If a patient has been taking chemicals;
consumption of it, such as drain cleaners.
You might have to ask the patient.
But injury by alkali,
more so than acids.
Alkali is much more dangerous in terms of the way
that the chemical then affects the esophagus.
You’re going to cause full thickness burn, liquefactive
necrosis, with the caustic ingestion of alkaline agent.
Do not induce vomiting
by… after lye ingestion.
The vomiting actually
worsens the burn.
That is a huge management point there.
Once again, do not induce
vomiting after lye ingestion.
It just makes matters worse, because
now the patient is literally
exogenously introducing damage internally to the esophagus.
You can expect there to be
strictures taking place.
Stricture formation is common,
may be prevented by getting in there with
endoscopy and then dilating your esophagus
maybe perhaps by placing a stent.
3 to 4 weeks after ingestion.
You’ll want to wait a little bit because the
patient is going to be in quite a bit of pain.

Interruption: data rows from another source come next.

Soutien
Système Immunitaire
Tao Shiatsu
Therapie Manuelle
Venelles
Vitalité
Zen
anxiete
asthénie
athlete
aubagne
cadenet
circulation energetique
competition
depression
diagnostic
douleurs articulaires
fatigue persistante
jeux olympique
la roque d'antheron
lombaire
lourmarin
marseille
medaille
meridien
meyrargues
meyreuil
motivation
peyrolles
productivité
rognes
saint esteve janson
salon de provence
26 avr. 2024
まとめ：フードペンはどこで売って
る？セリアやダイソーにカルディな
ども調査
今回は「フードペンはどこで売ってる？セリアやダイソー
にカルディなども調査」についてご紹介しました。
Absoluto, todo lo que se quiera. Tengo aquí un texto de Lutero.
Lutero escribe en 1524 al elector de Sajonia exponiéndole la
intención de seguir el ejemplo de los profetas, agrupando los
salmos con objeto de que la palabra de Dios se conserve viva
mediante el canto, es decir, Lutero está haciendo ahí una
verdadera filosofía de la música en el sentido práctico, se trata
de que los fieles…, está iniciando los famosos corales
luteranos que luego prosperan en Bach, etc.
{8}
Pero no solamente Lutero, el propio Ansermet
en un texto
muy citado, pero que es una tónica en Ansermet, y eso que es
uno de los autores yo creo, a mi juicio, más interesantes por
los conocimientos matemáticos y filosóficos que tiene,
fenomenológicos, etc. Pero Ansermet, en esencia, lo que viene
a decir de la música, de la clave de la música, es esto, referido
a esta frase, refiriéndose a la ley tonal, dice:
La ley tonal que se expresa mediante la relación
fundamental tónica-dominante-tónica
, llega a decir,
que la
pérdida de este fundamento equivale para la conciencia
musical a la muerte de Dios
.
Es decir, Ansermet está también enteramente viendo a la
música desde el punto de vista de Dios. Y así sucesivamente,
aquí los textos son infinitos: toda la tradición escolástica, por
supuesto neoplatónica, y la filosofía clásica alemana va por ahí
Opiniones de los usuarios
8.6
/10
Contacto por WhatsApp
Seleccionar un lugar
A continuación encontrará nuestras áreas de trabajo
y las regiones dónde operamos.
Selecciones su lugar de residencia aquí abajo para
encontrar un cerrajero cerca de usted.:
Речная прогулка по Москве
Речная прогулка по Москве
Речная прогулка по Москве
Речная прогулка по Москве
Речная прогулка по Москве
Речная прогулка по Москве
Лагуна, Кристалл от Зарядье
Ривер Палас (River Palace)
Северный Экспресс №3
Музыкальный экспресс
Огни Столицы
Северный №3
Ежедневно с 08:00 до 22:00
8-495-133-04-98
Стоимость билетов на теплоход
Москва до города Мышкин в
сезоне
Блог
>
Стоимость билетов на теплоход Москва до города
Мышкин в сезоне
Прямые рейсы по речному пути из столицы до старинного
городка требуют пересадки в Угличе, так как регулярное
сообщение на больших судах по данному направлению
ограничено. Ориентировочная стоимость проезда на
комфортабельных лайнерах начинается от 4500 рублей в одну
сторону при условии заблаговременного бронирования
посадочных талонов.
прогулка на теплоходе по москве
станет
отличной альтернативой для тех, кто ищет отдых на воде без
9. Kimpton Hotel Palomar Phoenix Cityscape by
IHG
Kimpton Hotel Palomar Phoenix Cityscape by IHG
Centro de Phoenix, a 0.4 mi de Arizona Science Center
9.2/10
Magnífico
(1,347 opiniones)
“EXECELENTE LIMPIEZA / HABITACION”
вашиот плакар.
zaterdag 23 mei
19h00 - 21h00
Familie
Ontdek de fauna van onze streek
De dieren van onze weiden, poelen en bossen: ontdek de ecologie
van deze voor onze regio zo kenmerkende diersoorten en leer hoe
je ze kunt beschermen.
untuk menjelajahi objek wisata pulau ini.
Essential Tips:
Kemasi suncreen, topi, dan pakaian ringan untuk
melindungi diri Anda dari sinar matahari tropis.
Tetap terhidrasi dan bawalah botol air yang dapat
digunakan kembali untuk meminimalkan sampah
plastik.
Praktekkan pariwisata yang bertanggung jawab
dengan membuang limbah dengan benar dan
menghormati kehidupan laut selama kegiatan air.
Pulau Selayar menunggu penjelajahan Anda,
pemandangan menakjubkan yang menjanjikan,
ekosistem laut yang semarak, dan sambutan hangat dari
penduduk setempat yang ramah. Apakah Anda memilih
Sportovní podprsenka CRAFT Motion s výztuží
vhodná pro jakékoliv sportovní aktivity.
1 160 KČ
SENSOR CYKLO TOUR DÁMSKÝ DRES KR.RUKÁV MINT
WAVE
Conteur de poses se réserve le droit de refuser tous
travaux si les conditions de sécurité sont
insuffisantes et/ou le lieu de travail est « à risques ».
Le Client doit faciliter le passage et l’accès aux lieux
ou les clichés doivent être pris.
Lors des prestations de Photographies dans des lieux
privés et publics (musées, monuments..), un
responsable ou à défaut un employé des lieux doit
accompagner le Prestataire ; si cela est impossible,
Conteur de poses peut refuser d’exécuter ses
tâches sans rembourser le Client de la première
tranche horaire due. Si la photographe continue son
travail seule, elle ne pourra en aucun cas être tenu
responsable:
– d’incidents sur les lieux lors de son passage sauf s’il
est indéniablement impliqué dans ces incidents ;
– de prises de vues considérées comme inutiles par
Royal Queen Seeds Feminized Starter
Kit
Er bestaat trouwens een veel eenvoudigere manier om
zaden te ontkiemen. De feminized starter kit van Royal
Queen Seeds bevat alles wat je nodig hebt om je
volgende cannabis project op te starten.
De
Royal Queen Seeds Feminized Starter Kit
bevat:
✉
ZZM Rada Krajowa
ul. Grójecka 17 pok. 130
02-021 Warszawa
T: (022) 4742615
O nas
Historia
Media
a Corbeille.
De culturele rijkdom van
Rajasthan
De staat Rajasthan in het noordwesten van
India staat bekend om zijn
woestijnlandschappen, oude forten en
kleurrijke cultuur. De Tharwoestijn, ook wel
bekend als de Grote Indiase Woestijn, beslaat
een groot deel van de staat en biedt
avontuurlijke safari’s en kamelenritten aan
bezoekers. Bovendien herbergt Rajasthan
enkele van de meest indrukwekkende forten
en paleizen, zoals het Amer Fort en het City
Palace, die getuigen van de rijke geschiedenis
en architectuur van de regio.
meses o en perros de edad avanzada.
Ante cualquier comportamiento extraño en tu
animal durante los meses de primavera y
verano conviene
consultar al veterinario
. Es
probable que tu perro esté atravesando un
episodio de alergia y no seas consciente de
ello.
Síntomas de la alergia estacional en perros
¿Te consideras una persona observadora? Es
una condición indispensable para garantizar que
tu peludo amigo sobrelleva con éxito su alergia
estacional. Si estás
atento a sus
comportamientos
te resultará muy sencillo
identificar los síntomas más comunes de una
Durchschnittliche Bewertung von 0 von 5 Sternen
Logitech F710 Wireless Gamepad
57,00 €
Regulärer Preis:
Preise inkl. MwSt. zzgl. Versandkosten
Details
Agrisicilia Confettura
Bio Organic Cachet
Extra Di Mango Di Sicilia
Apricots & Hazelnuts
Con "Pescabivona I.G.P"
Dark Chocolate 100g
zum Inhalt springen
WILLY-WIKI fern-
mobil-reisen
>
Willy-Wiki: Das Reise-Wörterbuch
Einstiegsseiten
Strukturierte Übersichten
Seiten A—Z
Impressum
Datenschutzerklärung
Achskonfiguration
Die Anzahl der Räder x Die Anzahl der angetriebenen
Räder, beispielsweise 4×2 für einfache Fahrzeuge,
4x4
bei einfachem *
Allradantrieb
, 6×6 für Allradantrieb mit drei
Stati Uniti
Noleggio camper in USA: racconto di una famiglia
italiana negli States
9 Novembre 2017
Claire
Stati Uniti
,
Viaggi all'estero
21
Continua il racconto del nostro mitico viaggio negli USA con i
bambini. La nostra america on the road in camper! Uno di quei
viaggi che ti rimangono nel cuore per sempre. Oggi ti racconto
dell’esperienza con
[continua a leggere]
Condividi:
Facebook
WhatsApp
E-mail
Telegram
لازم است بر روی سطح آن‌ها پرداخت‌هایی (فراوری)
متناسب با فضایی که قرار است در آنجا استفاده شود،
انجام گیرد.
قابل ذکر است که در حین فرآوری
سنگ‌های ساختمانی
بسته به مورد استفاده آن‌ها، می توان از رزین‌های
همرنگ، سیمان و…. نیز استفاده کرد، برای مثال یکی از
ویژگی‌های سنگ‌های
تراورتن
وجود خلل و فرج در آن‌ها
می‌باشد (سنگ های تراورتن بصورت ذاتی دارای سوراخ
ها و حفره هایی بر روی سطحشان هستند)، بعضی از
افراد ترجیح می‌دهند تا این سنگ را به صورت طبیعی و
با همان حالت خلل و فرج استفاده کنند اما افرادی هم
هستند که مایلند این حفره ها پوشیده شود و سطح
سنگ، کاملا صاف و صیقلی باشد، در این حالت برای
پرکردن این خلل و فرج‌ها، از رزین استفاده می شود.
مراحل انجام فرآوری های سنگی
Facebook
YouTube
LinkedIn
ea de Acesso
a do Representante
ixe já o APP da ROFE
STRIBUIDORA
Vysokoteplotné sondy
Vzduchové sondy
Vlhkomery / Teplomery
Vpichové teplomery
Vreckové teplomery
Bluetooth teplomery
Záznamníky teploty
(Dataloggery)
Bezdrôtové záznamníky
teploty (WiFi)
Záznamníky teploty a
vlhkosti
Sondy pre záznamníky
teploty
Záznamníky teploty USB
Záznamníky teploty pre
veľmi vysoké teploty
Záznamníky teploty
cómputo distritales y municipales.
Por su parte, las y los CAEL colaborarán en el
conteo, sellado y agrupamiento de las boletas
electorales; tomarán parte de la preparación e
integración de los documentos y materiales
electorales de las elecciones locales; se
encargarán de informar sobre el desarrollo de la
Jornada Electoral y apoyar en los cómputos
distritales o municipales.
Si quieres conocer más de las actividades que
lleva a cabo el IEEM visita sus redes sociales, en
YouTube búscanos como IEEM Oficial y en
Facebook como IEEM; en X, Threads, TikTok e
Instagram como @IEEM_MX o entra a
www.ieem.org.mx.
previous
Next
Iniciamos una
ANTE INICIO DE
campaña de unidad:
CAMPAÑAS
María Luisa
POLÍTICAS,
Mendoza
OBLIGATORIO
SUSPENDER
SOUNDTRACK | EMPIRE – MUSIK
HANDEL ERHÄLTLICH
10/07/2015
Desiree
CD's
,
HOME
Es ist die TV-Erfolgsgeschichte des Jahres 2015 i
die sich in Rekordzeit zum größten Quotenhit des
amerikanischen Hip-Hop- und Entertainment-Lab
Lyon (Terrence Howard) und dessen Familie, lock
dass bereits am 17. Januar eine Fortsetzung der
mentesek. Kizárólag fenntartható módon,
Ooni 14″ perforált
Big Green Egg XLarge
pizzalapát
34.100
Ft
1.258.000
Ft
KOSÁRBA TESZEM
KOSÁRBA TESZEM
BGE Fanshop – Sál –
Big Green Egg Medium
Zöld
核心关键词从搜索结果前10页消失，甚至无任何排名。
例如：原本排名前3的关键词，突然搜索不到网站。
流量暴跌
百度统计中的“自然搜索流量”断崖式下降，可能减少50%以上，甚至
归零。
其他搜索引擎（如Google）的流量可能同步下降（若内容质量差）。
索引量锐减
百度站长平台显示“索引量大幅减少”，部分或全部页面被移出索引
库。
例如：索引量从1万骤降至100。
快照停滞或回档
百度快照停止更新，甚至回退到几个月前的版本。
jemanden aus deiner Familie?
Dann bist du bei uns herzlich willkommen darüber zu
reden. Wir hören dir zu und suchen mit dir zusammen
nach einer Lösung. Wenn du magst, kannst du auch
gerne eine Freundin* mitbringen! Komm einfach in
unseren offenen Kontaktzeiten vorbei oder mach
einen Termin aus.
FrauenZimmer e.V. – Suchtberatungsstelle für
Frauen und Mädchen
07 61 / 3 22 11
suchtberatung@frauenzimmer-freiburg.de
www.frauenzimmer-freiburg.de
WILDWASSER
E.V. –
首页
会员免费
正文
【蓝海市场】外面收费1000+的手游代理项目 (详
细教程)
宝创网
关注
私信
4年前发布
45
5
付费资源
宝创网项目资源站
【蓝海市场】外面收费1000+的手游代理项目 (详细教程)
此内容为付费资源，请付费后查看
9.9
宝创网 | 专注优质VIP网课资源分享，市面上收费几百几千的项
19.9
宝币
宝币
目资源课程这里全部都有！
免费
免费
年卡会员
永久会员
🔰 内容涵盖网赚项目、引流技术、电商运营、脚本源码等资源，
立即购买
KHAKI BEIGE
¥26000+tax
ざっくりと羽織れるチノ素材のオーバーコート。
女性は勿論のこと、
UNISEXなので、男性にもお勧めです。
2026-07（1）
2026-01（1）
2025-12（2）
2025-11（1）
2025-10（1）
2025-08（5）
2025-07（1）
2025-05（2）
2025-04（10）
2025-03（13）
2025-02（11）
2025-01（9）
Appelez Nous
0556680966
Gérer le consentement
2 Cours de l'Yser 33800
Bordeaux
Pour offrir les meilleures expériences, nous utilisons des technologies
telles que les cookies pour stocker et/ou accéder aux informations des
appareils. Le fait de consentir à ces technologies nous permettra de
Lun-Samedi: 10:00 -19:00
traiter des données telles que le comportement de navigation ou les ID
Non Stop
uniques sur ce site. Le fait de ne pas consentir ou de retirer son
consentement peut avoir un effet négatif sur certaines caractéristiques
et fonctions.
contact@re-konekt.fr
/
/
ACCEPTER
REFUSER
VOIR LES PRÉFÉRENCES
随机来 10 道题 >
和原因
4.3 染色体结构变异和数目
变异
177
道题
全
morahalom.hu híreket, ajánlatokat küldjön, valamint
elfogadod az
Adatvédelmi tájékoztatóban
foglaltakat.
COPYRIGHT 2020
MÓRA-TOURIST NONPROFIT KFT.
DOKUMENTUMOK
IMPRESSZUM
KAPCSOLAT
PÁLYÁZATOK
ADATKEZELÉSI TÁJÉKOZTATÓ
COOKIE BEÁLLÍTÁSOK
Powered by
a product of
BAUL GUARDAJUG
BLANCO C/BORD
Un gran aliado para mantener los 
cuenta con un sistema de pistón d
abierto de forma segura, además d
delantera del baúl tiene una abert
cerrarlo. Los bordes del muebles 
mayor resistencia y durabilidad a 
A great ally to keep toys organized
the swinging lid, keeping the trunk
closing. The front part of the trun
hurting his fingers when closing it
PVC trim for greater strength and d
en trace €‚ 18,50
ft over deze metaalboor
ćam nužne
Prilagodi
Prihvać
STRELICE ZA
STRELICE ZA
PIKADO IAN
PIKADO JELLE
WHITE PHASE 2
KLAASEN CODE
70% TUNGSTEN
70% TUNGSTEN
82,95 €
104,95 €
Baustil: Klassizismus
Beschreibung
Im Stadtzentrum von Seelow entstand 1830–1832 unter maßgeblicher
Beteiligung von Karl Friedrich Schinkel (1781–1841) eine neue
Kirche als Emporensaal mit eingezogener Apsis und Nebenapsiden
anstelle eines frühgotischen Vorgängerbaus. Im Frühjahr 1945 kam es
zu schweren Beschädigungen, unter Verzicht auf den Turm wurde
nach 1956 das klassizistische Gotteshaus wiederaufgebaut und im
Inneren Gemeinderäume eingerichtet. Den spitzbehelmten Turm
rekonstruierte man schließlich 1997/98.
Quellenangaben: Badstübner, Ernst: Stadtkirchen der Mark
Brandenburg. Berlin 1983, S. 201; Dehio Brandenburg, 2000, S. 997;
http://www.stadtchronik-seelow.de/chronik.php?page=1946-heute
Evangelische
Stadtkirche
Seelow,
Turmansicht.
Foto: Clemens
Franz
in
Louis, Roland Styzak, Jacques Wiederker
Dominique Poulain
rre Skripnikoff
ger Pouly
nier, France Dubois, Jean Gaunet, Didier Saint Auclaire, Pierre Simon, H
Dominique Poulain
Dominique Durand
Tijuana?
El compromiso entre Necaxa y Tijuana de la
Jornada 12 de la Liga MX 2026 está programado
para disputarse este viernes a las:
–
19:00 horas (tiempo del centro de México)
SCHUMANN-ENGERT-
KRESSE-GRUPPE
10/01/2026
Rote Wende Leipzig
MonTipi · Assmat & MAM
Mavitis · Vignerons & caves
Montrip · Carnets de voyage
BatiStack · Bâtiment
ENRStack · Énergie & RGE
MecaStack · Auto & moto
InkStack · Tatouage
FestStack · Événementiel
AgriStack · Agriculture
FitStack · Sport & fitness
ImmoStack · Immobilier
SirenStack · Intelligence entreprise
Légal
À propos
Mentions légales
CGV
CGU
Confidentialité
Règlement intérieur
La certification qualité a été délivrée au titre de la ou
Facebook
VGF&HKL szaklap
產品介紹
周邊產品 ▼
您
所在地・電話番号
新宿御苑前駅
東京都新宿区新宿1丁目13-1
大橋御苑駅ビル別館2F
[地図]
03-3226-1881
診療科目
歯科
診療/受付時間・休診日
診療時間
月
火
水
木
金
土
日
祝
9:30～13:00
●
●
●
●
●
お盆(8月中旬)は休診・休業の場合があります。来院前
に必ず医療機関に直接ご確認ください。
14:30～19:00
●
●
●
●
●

Caustic ingestion; alkaline agents.
Complications: with the full thickness
being involved here,
and with the liquefactive, you’re worried
It becomes very, very crucial
for you to closely examine a patient after you
know there’s a history of caustic ingestion, because
if that esophagus ruptures, your patient’s dead!
So that is a big deal
here with perforation.
Risk factor here, remember now,
with caustic ingestion, and you’re
thinking more along the lines of
alkaline, much more so than acid.
And with the stricture formation, and with
persistent irritation, dysplasia and the type of
cancer that the patient would most likely develop
would be squamous cell cancer of the esophagus.
Versus reflux which would then first undergo metaplasia,
then may then develop dysplasia and adenocarcinoma.